Another openly gay first, this time the first openly gay Afro-Latino in Congress.
Ritchie Torres will also be representing New York alongside Mondaire Jones when Congress seats its new class. His primary challenger was a notorious homophobe by the name of Rubén Díaz Senior, not to be confused with his more popular and more liberal son, Rubén Díaz Junior, who is the Bronx borough president. The ballots during that primary didn’t specify Junior or Senior, which I’m sure was an intentional “oversight” by the father’s campaign to capitalize on his son’s popularity, but in the end, Torres pulled it off and defeated his Republican challenger in the general last week. Torres said during his campaign that he wants to tackle the affordable housing crisis, expand the Supreme Court, and make Puerto Rico a state. He’s got big dreams and a bright future.

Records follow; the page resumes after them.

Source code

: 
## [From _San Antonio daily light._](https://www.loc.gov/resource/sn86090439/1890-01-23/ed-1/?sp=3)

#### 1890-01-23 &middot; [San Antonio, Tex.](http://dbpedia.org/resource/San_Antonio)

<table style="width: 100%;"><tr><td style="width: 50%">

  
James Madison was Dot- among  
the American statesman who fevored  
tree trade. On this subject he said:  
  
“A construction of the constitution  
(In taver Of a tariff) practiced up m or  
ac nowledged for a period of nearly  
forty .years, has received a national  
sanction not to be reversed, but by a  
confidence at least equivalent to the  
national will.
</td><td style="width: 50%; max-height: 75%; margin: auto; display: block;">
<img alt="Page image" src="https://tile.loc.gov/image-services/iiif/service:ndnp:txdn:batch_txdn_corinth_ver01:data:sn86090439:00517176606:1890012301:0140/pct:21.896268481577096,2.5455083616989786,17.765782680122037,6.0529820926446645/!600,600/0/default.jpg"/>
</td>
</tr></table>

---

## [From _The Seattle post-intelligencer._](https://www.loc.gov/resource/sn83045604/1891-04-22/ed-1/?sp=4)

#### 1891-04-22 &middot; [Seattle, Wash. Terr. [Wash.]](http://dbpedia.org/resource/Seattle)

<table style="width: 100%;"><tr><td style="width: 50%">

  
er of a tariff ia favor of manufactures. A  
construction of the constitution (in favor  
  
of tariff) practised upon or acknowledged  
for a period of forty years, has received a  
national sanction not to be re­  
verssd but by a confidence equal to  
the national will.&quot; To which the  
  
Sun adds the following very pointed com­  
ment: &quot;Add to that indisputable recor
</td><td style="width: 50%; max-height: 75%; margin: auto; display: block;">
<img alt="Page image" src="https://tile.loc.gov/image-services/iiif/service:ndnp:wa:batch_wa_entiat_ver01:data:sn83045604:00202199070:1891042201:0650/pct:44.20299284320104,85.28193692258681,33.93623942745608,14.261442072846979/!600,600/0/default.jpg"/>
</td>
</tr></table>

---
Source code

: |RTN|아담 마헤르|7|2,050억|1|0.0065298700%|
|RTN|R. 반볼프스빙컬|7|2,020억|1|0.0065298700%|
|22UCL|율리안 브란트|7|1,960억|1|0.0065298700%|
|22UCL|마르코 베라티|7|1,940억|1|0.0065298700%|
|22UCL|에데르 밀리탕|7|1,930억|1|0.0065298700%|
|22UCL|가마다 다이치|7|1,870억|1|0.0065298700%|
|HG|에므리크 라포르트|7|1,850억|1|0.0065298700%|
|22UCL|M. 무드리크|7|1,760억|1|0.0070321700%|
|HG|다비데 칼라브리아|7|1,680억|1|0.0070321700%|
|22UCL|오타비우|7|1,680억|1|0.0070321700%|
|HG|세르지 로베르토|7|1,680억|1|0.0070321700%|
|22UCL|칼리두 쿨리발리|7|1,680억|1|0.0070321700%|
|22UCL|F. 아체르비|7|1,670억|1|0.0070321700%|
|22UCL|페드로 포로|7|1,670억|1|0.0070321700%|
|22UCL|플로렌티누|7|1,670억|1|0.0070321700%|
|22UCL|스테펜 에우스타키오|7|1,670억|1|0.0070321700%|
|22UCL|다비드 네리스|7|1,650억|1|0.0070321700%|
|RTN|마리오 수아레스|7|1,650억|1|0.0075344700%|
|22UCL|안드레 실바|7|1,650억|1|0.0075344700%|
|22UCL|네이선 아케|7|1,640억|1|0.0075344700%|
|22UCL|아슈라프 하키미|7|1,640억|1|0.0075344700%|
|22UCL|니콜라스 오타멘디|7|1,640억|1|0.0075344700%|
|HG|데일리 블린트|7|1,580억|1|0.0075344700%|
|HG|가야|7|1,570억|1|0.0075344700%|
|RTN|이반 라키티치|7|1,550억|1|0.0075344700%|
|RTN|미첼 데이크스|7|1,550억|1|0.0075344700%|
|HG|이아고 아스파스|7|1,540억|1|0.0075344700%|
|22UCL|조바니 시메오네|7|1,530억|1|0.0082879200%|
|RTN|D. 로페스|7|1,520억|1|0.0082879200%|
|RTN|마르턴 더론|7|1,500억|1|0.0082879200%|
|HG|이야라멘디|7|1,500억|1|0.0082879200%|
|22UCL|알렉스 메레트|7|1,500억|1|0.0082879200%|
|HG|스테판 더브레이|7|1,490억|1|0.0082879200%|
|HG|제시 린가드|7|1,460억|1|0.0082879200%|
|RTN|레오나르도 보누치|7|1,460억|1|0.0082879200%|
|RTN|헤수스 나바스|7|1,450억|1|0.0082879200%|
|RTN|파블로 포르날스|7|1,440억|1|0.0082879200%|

Madame Vice-President Elect will be the first female Vice President, the first Black VP, and the first Asian VP.**
There’s not much to add that hasn’t already been breathlessly covered everywhere for the past few days, but! She’s also the first Vice President who doesn’t share a last name with their spouse, which hadn’t occurred to me until last night, but I think it’s really awesome!
Full Disclosure: I hate when women feel pressured to change their last names after they get married, but I especially hate it when they have a career. You have papers and interviews and titles associated with one name, so why change that because of an outdated tradition that stems from ownership? Kamala Harris married Douglas Emhoff, and she’s still Kamala Harris. I was watching a documentary about Hillary Clinton before the 2016 election and it bummed me out that she felt she had no choice but to change her last name when Bill lost his reelection for Arkansas governor. She had kept her name and her job and she was too “independent” as a Southern wife, so she changed herself to help her husband appeal to voters, and that included taking Clinton as her last name. Forty years after that, I’m really excited that a woman has finally gotten to the White House and she kept hers.
**Kamala Harris is the first woman of color, but she’s not the first non-white VP. Hoover’s Vice President Charles Curtis was 3/8ths Native American.